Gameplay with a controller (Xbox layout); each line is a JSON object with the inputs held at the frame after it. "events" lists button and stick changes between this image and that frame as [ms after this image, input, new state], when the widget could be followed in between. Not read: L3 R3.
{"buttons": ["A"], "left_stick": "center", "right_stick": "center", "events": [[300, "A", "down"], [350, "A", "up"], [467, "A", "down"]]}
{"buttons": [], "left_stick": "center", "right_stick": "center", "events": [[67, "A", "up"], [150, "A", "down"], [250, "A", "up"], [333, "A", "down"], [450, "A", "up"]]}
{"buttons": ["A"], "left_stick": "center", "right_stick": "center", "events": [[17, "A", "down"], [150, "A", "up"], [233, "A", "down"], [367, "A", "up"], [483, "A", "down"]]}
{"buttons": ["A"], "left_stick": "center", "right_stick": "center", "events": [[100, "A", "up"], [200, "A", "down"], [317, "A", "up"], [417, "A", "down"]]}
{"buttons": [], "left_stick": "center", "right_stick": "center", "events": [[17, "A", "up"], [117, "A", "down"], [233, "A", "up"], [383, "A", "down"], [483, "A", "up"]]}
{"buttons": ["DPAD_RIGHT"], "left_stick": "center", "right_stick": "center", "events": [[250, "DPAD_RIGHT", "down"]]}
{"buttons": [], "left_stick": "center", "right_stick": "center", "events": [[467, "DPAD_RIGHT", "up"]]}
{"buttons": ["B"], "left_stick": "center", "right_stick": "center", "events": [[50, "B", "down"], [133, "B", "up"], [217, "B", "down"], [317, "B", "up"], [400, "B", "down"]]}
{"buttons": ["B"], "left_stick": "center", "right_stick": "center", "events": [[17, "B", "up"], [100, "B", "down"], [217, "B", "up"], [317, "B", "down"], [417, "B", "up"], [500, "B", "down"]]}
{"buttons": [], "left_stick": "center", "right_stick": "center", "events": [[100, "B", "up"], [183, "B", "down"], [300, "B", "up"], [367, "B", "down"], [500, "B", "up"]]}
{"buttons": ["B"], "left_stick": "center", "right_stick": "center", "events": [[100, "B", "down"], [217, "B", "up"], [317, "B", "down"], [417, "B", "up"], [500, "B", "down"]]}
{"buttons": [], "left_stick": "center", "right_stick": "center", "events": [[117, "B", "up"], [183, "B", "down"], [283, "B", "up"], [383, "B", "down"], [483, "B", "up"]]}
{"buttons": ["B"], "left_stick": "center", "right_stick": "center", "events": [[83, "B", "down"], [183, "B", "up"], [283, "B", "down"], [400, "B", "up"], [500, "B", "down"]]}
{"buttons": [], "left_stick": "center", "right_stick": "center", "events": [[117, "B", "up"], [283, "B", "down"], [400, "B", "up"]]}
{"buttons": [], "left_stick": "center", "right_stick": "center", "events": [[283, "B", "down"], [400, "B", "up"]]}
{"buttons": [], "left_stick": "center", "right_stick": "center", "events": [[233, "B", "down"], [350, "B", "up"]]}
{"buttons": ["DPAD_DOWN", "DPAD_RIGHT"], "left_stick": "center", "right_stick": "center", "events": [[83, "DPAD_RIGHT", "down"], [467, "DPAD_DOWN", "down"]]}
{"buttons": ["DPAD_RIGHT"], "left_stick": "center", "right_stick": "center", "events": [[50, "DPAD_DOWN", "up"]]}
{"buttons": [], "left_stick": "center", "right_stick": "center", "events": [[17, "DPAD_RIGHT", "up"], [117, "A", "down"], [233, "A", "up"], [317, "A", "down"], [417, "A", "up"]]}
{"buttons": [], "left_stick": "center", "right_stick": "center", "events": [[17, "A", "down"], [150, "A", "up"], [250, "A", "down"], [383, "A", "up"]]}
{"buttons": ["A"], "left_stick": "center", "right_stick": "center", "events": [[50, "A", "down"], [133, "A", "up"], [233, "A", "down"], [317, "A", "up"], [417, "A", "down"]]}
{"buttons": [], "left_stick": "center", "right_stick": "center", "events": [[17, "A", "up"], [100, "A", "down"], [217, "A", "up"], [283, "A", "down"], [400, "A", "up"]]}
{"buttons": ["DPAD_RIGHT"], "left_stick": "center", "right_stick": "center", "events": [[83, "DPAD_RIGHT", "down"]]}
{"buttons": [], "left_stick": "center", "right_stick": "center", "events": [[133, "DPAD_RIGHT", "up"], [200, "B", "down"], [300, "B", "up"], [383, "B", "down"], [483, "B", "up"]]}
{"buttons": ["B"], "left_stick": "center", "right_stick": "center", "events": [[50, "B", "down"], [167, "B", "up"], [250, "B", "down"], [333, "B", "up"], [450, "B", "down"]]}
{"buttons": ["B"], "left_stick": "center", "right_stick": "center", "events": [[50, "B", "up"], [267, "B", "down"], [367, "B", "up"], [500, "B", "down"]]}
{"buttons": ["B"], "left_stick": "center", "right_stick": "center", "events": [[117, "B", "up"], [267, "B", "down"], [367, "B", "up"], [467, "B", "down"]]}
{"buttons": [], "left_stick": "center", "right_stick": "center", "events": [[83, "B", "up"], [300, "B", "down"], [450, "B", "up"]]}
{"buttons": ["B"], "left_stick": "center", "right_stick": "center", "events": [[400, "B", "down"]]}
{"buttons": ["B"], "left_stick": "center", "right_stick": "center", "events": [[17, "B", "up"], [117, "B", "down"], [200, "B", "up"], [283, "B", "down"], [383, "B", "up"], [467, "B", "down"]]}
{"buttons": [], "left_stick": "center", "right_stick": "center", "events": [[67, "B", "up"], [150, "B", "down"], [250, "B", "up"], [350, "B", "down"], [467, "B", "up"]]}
---------------
Exercise details >> Every line of the material above must be set down again exactly.

Result for this exercise >>
Gameplay with a controller (Xbox layout); each line is a JSON object with the inputs held at the frame after it. "events" lists button and stick changes between this image and that frame as [ms after this image, input, new state], when the widget could be followed in between. Not read: L3 R3.
{"buttons": ["A"], "left_stick": "center", "right_stick": "center", "events": [[300, "A", "down"], [350, "A", "up"], [467, "A", "down"]]}
{"buttons": [], "left_stick": "center", "right_stick": "center", "events": [[67, "A", "up"], [150, "A", "down"], [250, "A", "up"], [333, "A", "down"], [450, "A", "up"]]}
{"buttons": ["A"], "left_stick": "center", "right_stick": "center", "events": [[17, "A", "down"], [150, "A", "up"], [233, "A", "down"], [367, "A", "up"], [483, "A", "down"]]}
{"buttons": ["A"], "left_stick": "center", "right_stick": "center", "events": [[100, "A", "up"], [200, "A", "down"], [317, "A", "up"], [417, "A", "down"]]}
{"buttons": [], "left_stick": "center", "right_stick": "center", "events": [[17, "A", "up"], [117, "A", "down"], [233, "A", "up"], [383, "A", "down"], [483, "A", "up"]]}
{"buttons": ["DPAD_RIGHT"], "left_stick": "center", "right_stick": "center", "events": [[250, "DPAD_RIGHT", "down"]]}
{"buttons": [], "left_stick": "center", "right_stick": "center", "events": [[467, "DPAD_RIGHT", "up"]]}
{"buttons": ["B"], "left_stick": "center", "right_stick": "center", "events": [[50, "B", "down"], [133, "B", "up"], [217, "B", "down"], [317, "B", "up"], [400, "B", "down"]]}
{"buttons": ["B"], "left_stick": "center", "right_stick": "center", "events": [[17, "B", "up"], [100, "B", "down"], [217, "B", "up"], [317, "B", "down"], [417, "B", "up"], [500, "B", "down"]]}
{"buttons": [], "left_stick": "center", "right_stick": "center", "events": [[100, "B", "up"], [183, "B", "down"], [300, "B", "up"], [367, "B", "down"], [500, "B", "up"]]}
{"buttons": ["B"], "left_stick": "center", "right_stick": "center", "events": [[100, "B", "down"], [217, "B", "up"], [317, "B", "down"], [417, "B", "up"], [500, "B", "down"]]}
{"buttons": [], "left_stick": "center", "right_stick": "center", "events": [[117, "B", "up"], [183, "B", "down"], [283, "B", "up"], [383, "B", "down"], [483, "B", "up"]]}
{"buttons": ["B"], "left_stick": "center", "right_stick": "center", "events": [[83, "B", "down"], [183, "B", "up"], [283, "B", "down"], [400, "B", "up"], [500, "B", "down"]]}
{"buttons": [], "left_stick": "center", "right_stick": "center", "events": [[117, "B", "up"], [283, "B", "down"], [400, "B", "up"]]}
{"buttons": [], "left_stick": "center", "right_stick": "center", "events": [[283, "B", "down"], [400, "B", "up"]]}
{"buttons": [], "left_stick": "center", "right_stick": "center", "events": [[233, "B", "down"], [350, "B", "up"]]}
{"buttons": ["DPAD_DOWN", "DPAD_RIGHT"], "left_stick": "center", "right_stick": "center", "events": [[83, "DPAD_RIGHT", "down"], [467, "DPAD_DOWN", "down"]]}
{"buttons": ["DPAD_RIGHT"], "left_stick": "center", "right_stick": "center", "events": [[50, "DPAD_DOWN", "up"]]}
{"buttons": [], "left_stick": "center", "right_stick": "center", "events": [[17, "DPAD_RIGHT", "up"], [117, "A", "down"], [233, "A", "up"], [317, "A", "down"], [417, "A", "up"]]}
{"buttons": [], "left_stick": "center", "right_stick": "center", "events": [[17, "A", "down"], [150, "A", "up"], [250, "A", "down"], [383, "A", "up"]]}
{"buttons": ["A"], "left_stick": "center", "right_stick": "center", "events": [[50, "A", "down"], [133, "A", "up"], [233, "A", "down"], [317, "A", "up"], [417, "A", "down"]]}
{"buttons": [], "left_stick": "center", "right_stick": "center", "events": [[17, "A", "up"], [100, "A", "down"], [217, "A", "up"], [283, "A", "down"], [400, "A", "up"]]}
{"buttons": ["DPAD_RIGHT"], "left_stick": "center", "right_stick": "center", "events": [[83, "DPAD_RIGHT", "down"]]}
{"buttons": [], "left_stick": "center", "right_stick": "center", "events": [[133, "DPAD_RIGHT", "up"], [200, "B", "down"], [300, "B", "up"], [383, "B", "down"], [483, "B", "up"]]}
{"buttons": ["B"], "left_stick": "center", "right_stick": "center", "events": [[50, "B", "down"], [167, "B", "up"], [250, "B", "down"], [333, "B", "up"], [450, "B", "down"]]}
{"buttons": ["B"], "left_stick": "center", "right_stick": "center", "events": [[50, "B", "up"], [267, "B", "down"], [367, "B", "up"], [500, "B", "down"]]}
{"buttons": ["B"], "left_stick": "center", "right_stick": "center", "events": [[117, "B", "up"], [267, "B", "down"], [367, "B", "up"], [467, "B", "down"]]}
{"buttons": [], "left_stick": "center", "right_stick": "center", "events": [[83, "B", "up"], [300, "B", "down"], [450, "B", "up"]]}
{"buttons": ["B"], "left_stick": "center", "right_stick": "center", "events": [[400, "B", "down"]]}
{"buttons": ["B"], "left_stick": "center", "right_stick": "center", "events": [[17, "B", "up"], [117, "B", "down"], [200, "B", "up"], [283, "B", "down"], [383, "B", "up"], [467, "B", "down"]]}
{"buttons": [], "left_stick": "center", "right_stick": "center", "events": [[67, "B", "up"], [150, "B", "down"], [250, "B", "up"], [350, "B", "down"], [467, "B", "up"]]}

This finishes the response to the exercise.